The main defense concept of the Delaware River was dispersion of armaments into three separate fortifications. The original plan for the Battery at Finn’s Point was abandoned and construction of new fortifications began in 1896 in anticipation of war with Spain, the Spanish-American War. This fortification was officially renamed Fort Mott on December 16th, 1897 to honor Major General Gershom Mott . Mott, a native of Bordentown, NJ was a decorated veteran of the Mexican-American and Civil Wars. Fort Delaware was upgraded and construction of Fort DuPont began during this same time period.
At. Fort Mott, large caliber weapons, three 10 inch and three 12 inch guns were installed on disappearing carriages. The gun emplacements were located behind a 750 foot long and 35 foot thick concrete and earthen embankment, which was sloped to form the ‘parapet’ wall. These guns had an effective range of seven to eight miles and shot projectiles that weighed 617 and 1000 pounds respectively. Beneath the six gun platforms were powder and shell magazines, ammunition hoists, a telecommunications system and an electric generating station. Two batteries each with 5 inch rapid fire guns and one battery with two 3 inch rapid fire guns were also part of the defenses, designed to counter fast moving smaller warships which might evade the large caliber guns. They also protected the fort from potential land attack. Fort Mott was a completely modern installation for its time period.

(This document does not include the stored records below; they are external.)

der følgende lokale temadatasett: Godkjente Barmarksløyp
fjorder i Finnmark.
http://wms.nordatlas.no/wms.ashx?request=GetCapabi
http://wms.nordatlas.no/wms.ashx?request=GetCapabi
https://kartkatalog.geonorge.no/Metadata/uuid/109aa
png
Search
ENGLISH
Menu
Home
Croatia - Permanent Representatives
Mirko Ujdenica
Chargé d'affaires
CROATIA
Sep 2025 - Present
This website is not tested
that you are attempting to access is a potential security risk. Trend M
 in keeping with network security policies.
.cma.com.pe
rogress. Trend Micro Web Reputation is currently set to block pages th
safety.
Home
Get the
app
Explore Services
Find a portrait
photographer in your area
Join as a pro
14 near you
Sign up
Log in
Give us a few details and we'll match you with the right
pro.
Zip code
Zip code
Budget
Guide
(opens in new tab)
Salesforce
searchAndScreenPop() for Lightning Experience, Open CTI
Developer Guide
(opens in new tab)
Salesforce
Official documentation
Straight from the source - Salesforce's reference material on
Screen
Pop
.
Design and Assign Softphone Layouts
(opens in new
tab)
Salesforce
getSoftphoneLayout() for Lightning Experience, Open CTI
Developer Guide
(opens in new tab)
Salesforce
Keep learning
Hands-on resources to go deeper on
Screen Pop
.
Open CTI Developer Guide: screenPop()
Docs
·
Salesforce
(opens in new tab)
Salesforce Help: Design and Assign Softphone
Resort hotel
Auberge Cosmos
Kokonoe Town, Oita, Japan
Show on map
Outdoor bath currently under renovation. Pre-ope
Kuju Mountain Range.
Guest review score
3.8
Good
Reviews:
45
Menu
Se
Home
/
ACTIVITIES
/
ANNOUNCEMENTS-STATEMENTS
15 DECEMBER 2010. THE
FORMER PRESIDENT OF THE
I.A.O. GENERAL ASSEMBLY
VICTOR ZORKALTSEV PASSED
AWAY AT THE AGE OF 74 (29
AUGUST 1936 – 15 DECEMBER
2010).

Two steel control towers were later built to improve aiming of the guns. Observers stationed in the towers, in conjunction with plotting room personnel, directed the gunfire of the 10 inch and 12 inch guns. The tower near the river on the northern end of the emplacement was built in 1902 and was used to aim the 12 inch guns of Battery Arnold. The tower near the park office was built in 1903 to help aim the 10 inch guns of Battery Harker.
Behind the main emplacement are the parados and the moat. ‘Parados’ is Spanish for rear door. These provided the rear defenses for the fort. The parados was constructed using the fill from the moat. Landscaping around the military reservation helped camouflage Fort Mott from attack by potential enemy ships.
Fort Mott was self-contained military community. The post had over 30 buildings, including two large barracks, non-commissioned and officer’s housing, a hospital, a post exchange, a library, a guard house, a stable, YMCA and a school for the soldier’s children. The Delaware River was the main transporation infrastructure for Fort Mott; munitions, supplies and construction materials arrived at the fort by barge.
WIth the construction of Fort Salisbury near Milford, Delaware shortly before WWI, Fort Mott, Fort Delaware and Fort DuPont became obsolete. The three forts remained active defense installations until after WWII, when they were phased out. Troops were regularly stationed at Fort Mott from 1897 to 1922. The federal government maintained a caretaking detrachment at the fort from 1922 to 1943. During this time, Fort Mott’s guns were dismantled and sent to various locations.
Fort Mott was declared “surplus property” in 1943. Finn’s Point National Cemetery (dedicated a National Cemetery on October 3rd, 1873 because of the Confederate prisoners of war buried there) was separated from Fort Mott at that time. In 1947, the State of New Jersey purchased Fort Mott, as a historic site from the federal government. On June 24th, 1951, it was opened to the public as Fort Mott State Park.